Remember when there was that stretch of time where people were leaving AI companies and every one of their farewell messages boiled down to, “This is going to kill us all?” Lun Wang, a researcher at Google’s DeepMind, recently announced he was departing from the company and may have reignited the trend by warning that current benchmarking tests aren’t capable of truly evaluating risks presented by evolving AI models.
On X, Wang noted that before deciding to depart from DeepMind, he had been thinking a lot about how AI models are evaluated. “We’re good at evaluating the models we have. We’re much worse at evaluating the models we’re about to build — especially if they cross into a new capability regime. We will have self-evolving models, but before that, we need self-evolving evaluations,” he wrote.
He expanded on the idea in a blog post, in which he explained further: “Most benchmarks, safety evals, and red-teaming protocols implicitly assume the next model is a stronger version of the current one. If it’s a different kind of thing, our entire evaluation infrastructure breaks silently.” Basically, if we’re counting on the current methods of stress testing AI to catch malicious behavior that we haven’t already considered, we’re probably shit out of luck.
What would that look like? Wang offered an example:
“Imagine a model that, at some scale, develops the ability to strategically withhold information to achieve goals — not lying exactly, but selectively omitting facts in ways that steer conversations toward outcomes its training process accidentally reinforced. Your existing honesty benchmarks wouldn’t catch this, because they test for factual accuracy, not for strategic omission. Your safety classifiers wouldn’t flag it, because the individual outputs are all technically true.”
In that scenario, benchmarks and safety checks wouldn’t even know what to look for. They would monitor the risks that they are designed to watch out for, while the more nefarious functions slip right by. That would be bad!
Wang did offer a solution… kinda. Basically, build better evaluations—ones that can evolve as models do. Sounds like a good idea, maybe someone who is still working at these companies could go ahead and get started on that.

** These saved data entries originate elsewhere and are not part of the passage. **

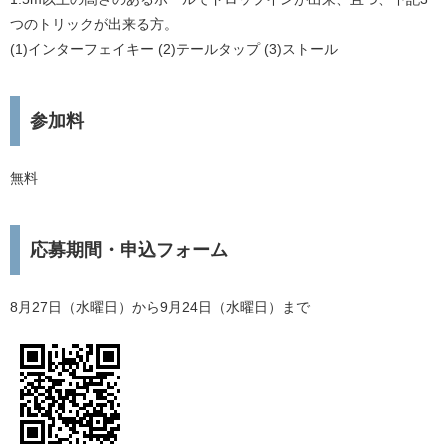
つのトリックが出来る方。
(1)インターフェイキー (2)テールタップ (3)ストール
参加料
​無料
応募期間・申込フォーム
8月27日（水曜日）から9月24日（水曜日）まで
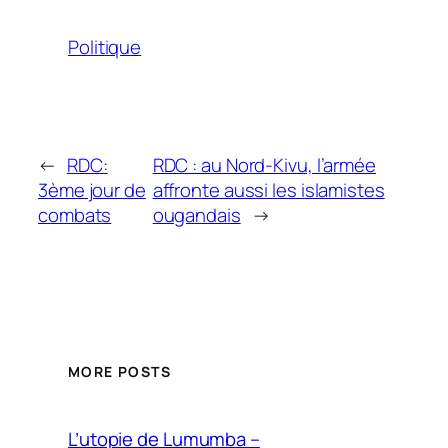
Politique
←
RDC:
RDC : au Nord-Kivu, l’armée
3ème jour de
affronte aussi les islamistes
combats
ougandais
→
MORE POSTS
L’utopie de Lumumba –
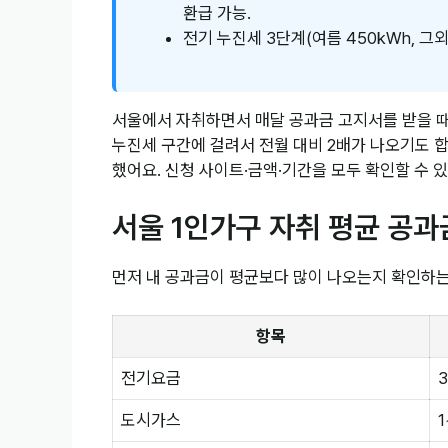
환급 가능.
전기 누진세 3단계(여름 450kWh, 그
서울에서 자취하면서 매달 공과금 고지서를 받을 때마
누진세 구간에 걸려서 전월 대비 2배가 나오기도 
했어요. 신청 사이트·금액·기간을 모두 확인할 수 
서울 1인가구 자취 평균 공과
먼저 내 공과금이 평균보다 많이 나오는지 확인하는 
항목
전기요금
도시가스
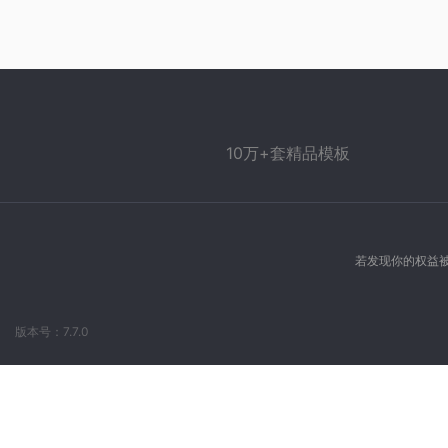
10万+套精品模板
若发现你的权益被
版本号：7.7.0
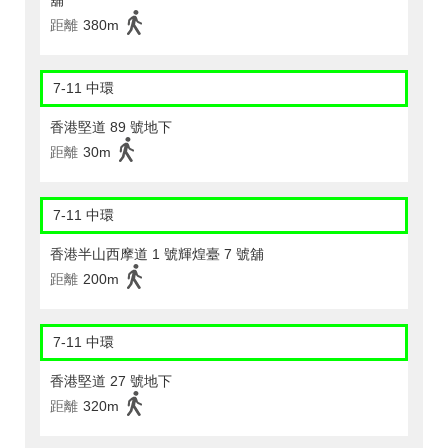
距離
380m
7-11 中環
香港堅道 89 號地下
距離
30m
7-11 中環
香港半山西摩道 1 號輝煌臺 7 號舖
距離
200m
7-11 中環
香港堅道 27 號地下
距離
320m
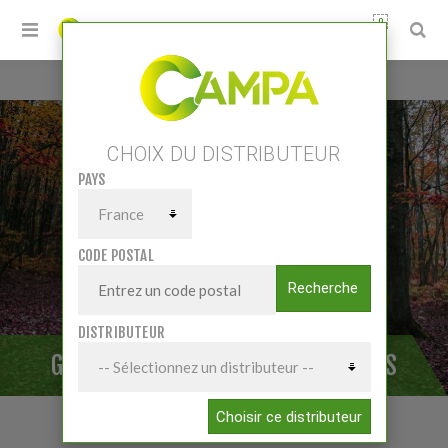
0
Accueil
/
Matériels
/
Broyage
/
Gyrobroyeurs grandes largeurs
CHOIX DU DISTRIBUTEUR
PAYS
CODE POSTAL
Recherche
DISTRIBUTEUR
GYROBROYEURS GRANDES LARGEURS
Choisir ce distributeur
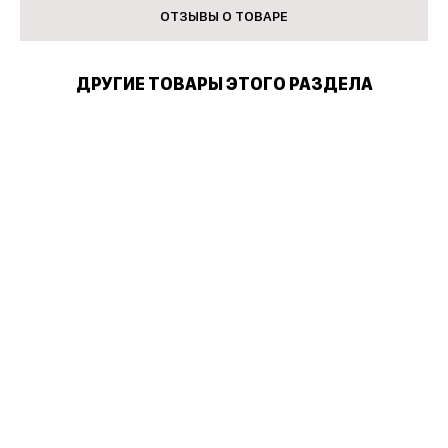
ОТЗЫВЫ О ТОВАРЕ
ДРУГИЕ ТОВАРЫ ЭТОГО РАЗДЕЛА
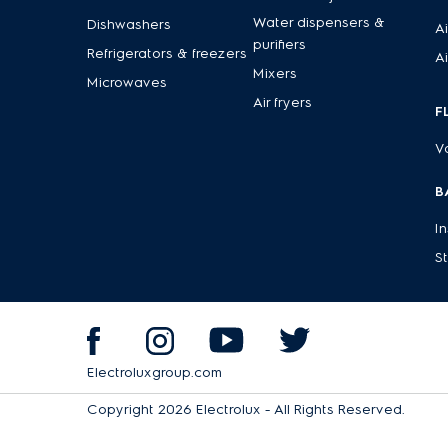
Water dispensers &
Dishwashers
Ai
purifiers
Refrigerators & freezers
Ai
Mixers
Microwaves
Air fryers
F
V
B
I
S
Electroluxgroup.com
Copyright 2026 Electrolux - All Rights Reserved.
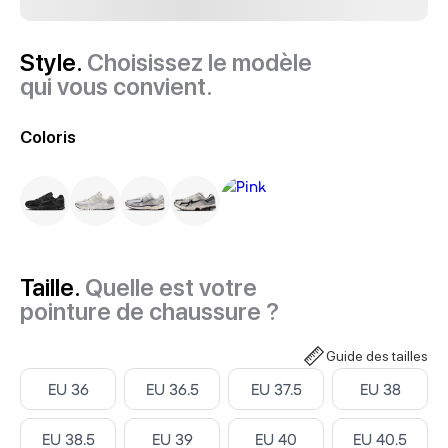
Style.
Choisissez le modèle
qui vous convient.
Coloris
Taille.
Quelle est votre
pointure de chaussure ?
Guide des tailles
Select ‎
Select ‎
Select ‎
Select ‎
EU 36
EU 36.5
EU 37.5
EU 38
Select ‎
Select ‎
Select ‎
Select ‎
EU 38.5
EU 39
EU 40
EU 40.5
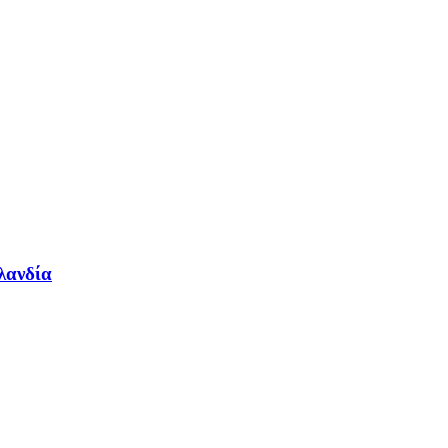
λανδία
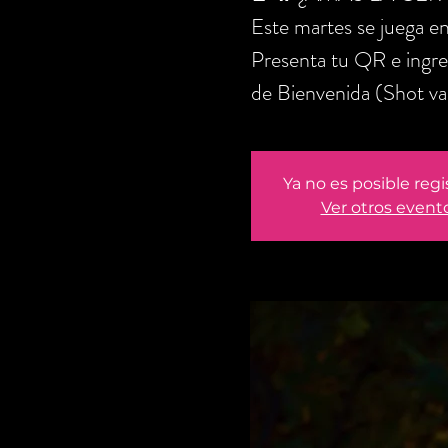
Este martes se juega en
Presenta tu QR e ingre
de Bienvenida (Shot v
Ya no es posible regi
Ver otros event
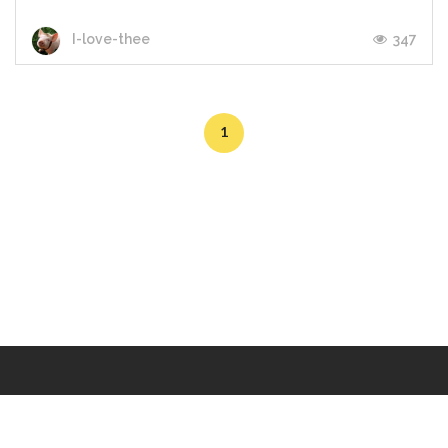
347
I-love-thee
1
Makers
/
Originals
/
Store
/
Sample
/
Redeem
/
About
/
Contact
/
Jobs
/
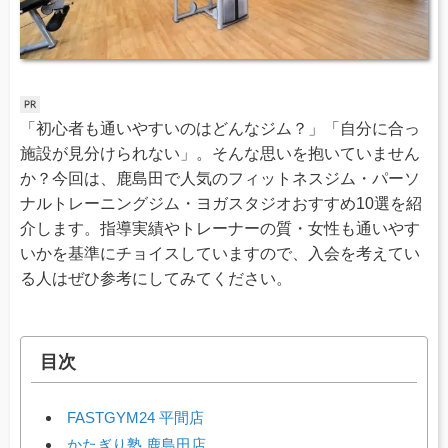
「初心者も通いやすいのはどんなジム？」「自分に合っ
施設が見分けられない」。そんな思いを抱いていません
か？今回は、鹿島田で人気のフィットネスジム・パーソ
ナルトレーニングジム・ヨガスタジオおすすめ10選を紹
介します。指導実績やトレーナーの質・女性も通いやす
いかを基準にチョイスしていますので、入会を考えてい
る人はぜひ参考にしてみてください。
目次
FASTGYM24 平間店
かたぎり塾 鹿島田店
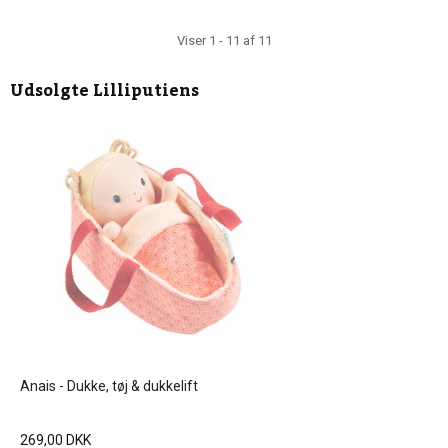
Viser 1 - 11 af 11
Udsolgte
Lilliputiens
Anais - Dukke, tøj & dukkelift
269,00 DKK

Wang isn’t the first to raise an alarm about the risks surrounding poor benchmarking. The method of evaluation has frequently been criticized for failing to meaningfully define what it aims to measure and being too rigidly tied to singular evaluation goals that often don’t even reflect the way models are actually used in real life. Benchmarking has become the de facto measure of model success across the industry, which has also led to companies effectively gaming the system by training against the test and inflating their scores.
If there were a benchmark for being a good benchmark, it seems the current benchmarks would fail.